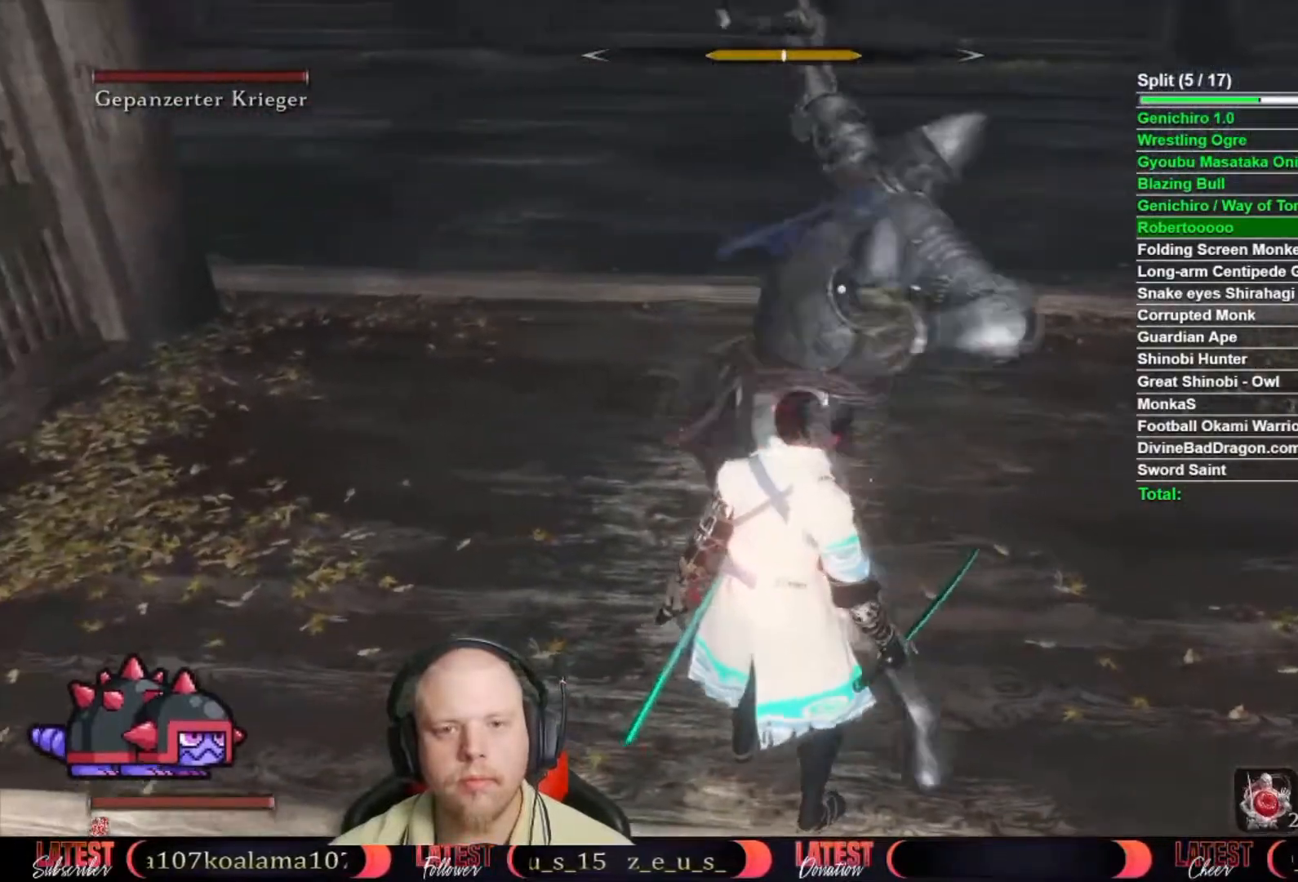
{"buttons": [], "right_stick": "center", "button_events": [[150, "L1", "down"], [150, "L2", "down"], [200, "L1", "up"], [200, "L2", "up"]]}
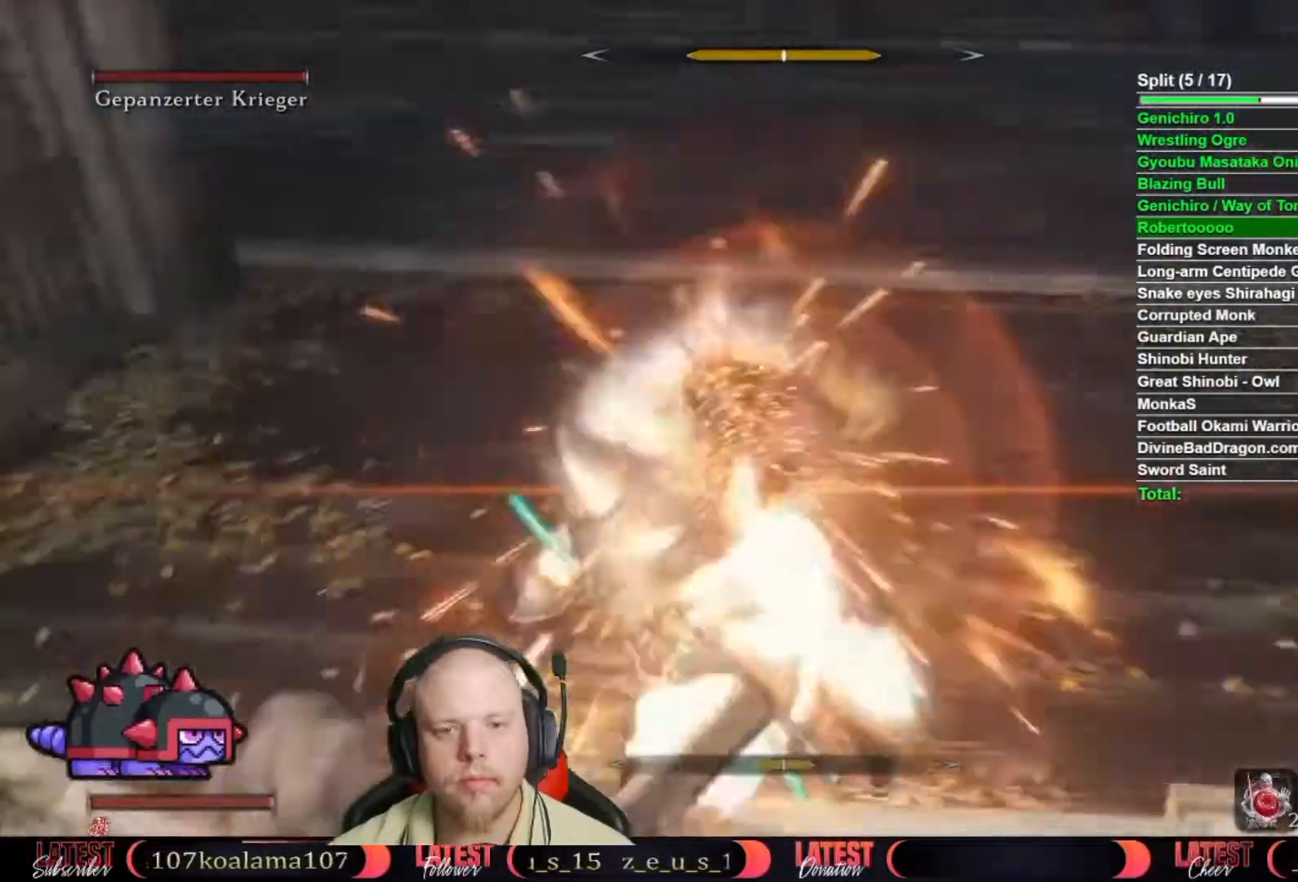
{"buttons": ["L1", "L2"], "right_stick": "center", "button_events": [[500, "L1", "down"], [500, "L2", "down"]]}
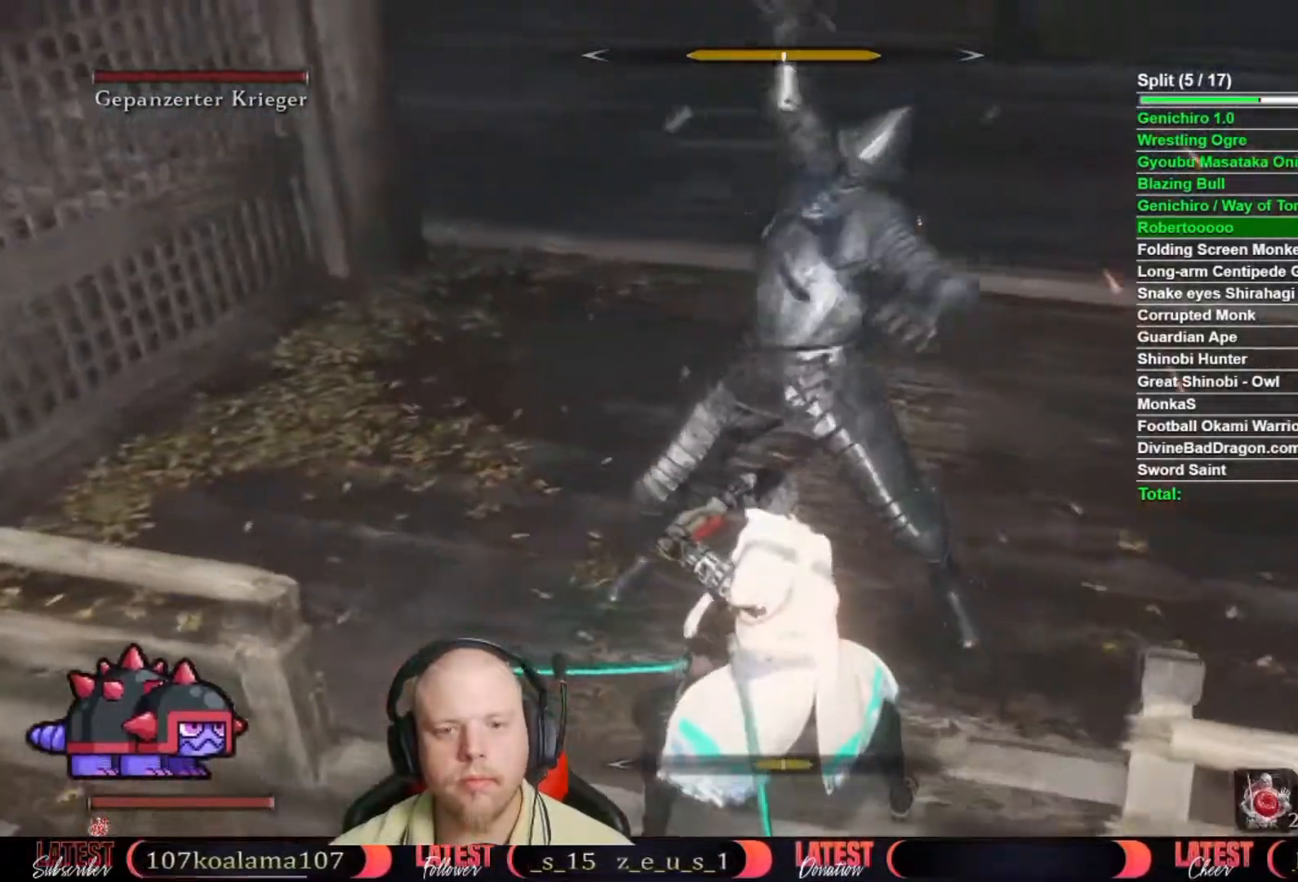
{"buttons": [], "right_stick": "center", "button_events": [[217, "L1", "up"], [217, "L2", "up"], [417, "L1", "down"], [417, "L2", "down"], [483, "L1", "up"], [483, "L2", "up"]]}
..............................
- [Task goal]: Retype the lines above exactly, no pictures.

- [Task answer]:
{"buttons": [], "right_stick": "center", "button_events": [[150, "L1", "down"], [150, "L2", "down"], [200, "L1", "up"], [200, "L2", "up"]]}
{"buttons": ["L1", "L2"], "right_stick": "center", "button_events": [[500, "L1", "down"], [500, "L2", "down"]]}
{"buttons": [], "right_stick": "center", "button_events": [[217, "L1", "up"], [217, "L2", "up"], [417, "L1", "down"], [417, "L2", "down"], [483, "L1", "up"], [483, "L2", "up"]]}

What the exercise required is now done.